▶ TAREFAS A FAZER
**a)** Transcreva o trecho do texto sobre a obra de Abílio Ferreira começando em "Giovanna Soalheiro Pinheiroi" e terminando em "cidade? Na rua!".
**b)** Segundo o texto sobre a obra de Abílio Ferreira, qual é o ofício do escritor?

▶ BLOCO DE TEXTO

##############################

Memória e experiência na produção literária de Abílio Ferreira

Giovanna Soalheiro Pinheiroi

Mas, a quem não fará sonhar a rua? A sua influência é
fatal na palheta dos pintores, na alma dos poetas, no cérebro
das multidões. Quem criou o reclamo? A rua! Quem
inventou a caricatura? A rua! Onde a expansão de todos os
sentimentos da cidade? Na rua!
A alma encantadora das ruas

No carnaval, esperança
Que gente longe
viva na lembrança
Que gente triste
possa entrar na dança.
Que gente grande
saiba ser criança

“Sonho de um Carnaval”

Compreender a escritura de Abílio Ferreira é penetrar em uma obra inegavelmente afro-brasileira que, não raro, está repleta de magia e mistério pela densidade alegórica que a construção literária carrega em si. Na realidade é uma escritura da experiência, mais precisamente da experiência observada, e de certa maneira, vivenciada pelo sujeito empírico do autor. “Onde há experiência no sentido estrito do termo, entram em conjunção, na memória, certos conteúdos do passado individual com outros do passado coletivo” (Walter Benjamin, obras escolhidas III, p. 107.) Tal proposição de Benjamin esclarece, em grande medida, a construção novelística do escritor negro aqui analisado, tendo em vista o conjunto de sua obra que, em menor ou maior grau, arquiteta-se pelos sublimes caminhos da memória. Além disso, a verve artística de Ferreira oscila entre o seu ofício de jornalista, ao denunciar, com profunda racionalidade e de forma concisa, as mazelas e vícios da nossa sociedade, mas ao mesmo tempo reverbera o lirismo de um flâneur, mostrando-se um sensível apaixonado pelo espaço povoado pelas “multidões”.

##############################

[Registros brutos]
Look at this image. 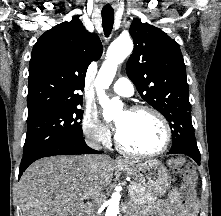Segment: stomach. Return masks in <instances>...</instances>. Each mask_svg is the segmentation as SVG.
Listing matches in <instances>:
<instances>
[{"label":"stomach","mask_w":221,"mask_h":216,"mask_svg":"<svg viewBox=\"0 0 221 216\" xmlns=\"http://www.w3.org/2000/svg\"><path fill=\"white\" fill-rule=\"evenodd\" d=\"M120 171L133 179L146 190L156 196L164 195L171 185V177L166 168L158 160H149L143 163H128Z\"/></svg>","instance_id":"stomach-1"}]
</instances>
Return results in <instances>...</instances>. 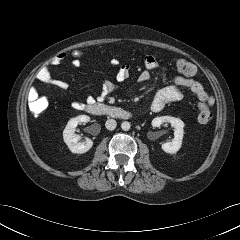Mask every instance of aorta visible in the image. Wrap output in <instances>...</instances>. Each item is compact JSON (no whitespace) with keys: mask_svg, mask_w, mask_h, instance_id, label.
<instances>
[{"mask_svg":"<svg viewBox=\"0 0 240 240\" xmlns=\"http://www.w3.org/2000/svg\"><path fill=\"white\" fill-rule=\"evenodd\" d=\"M130 127H131V125H130V123L127 122V121H124V122H122V124H121V128H122V130H124V131H128V130L130 129Z\"/></svg>","mask_w":240,"mask_h":240,"instance_id":"aorta-1","label":"aorta"}]
</instances>
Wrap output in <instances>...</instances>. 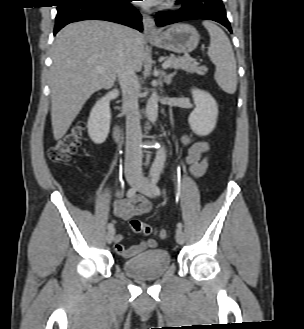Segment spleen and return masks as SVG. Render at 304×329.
Instances as JSON below:
<instances>
[{
    "instance_id": "3e777b00",
    "label": "spleen",
    "mask_w": 304,
    "mask_h": 329,
    "mask_svg": "<svg viewBox=\"0 0 304 329\" xmlns=\"http://www.w3.org/2000/svg\"><path fill=\"white\" fill-rule=\"evenodd\" d=\"M203 26L210 35L208 56L216 66L214 78L223 91L234 94L237 88L236 60L230 40L214 23L204 21Z\"/></svg>"
}]
</instances>
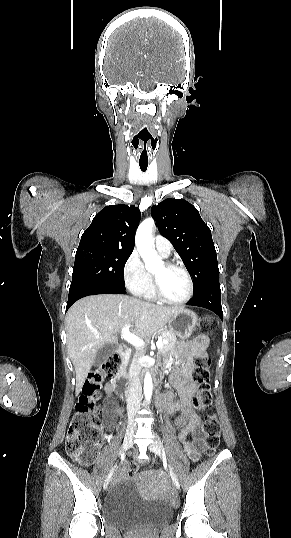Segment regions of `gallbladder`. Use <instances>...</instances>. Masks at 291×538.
Instances as JSON below:
<instances>
[{
    "instance_id": "1",
    "label": "gallbladder",
    "mask_w": 291,
    "mask_h": 538,
    "mask_svg": "<svg viewBox=\"0 0 291 538\" xmlns=\"http://www.w3.org/2000/svg\"><path fill=\"white\" fill-rule=\"evenodd\" d=\"M116 349V343L104 344V346L97 351L93 365L99 366L104 363Z\"/></svg>"
}]
</instances>
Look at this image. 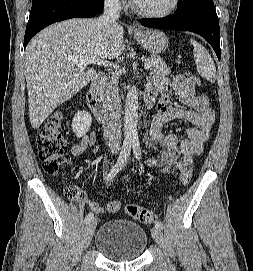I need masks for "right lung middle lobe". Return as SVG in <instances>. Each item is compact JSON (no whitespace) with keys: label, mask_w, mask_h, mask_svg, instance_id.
<instances>
[{"label":"right lung middle lobe","mask_w":253,"mask_h":271,"mask_svg":"<svg viewBox=\"0 0 253 271\" xmlns=\"http://www.w3.org/2000/svg\"><path fill=\"white\" fill-rule=\"evenodd\" d=\"M44 1H48V0H32V6L37 4V3L44 2Z\"/></svg>","instance_id":"dd1d6c3e"}]
</instances>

##############################

▶ RESPOSTAS DOS EXERCÍCIOS
**a)**
Giovanna Soalheiro Pinheiroi

Mas, a quem não fará sonhar a rua? A sua influência é
fatal na palheta dos pintores, na alma dos poetas, no cérebro
das multidões. Quem criou o reclamo? A rua! Quem
inventou a caricatura? A rua! Onde a expansão de todos os
sentimentos da cidade? Na rua!

**b)** O de jornalista.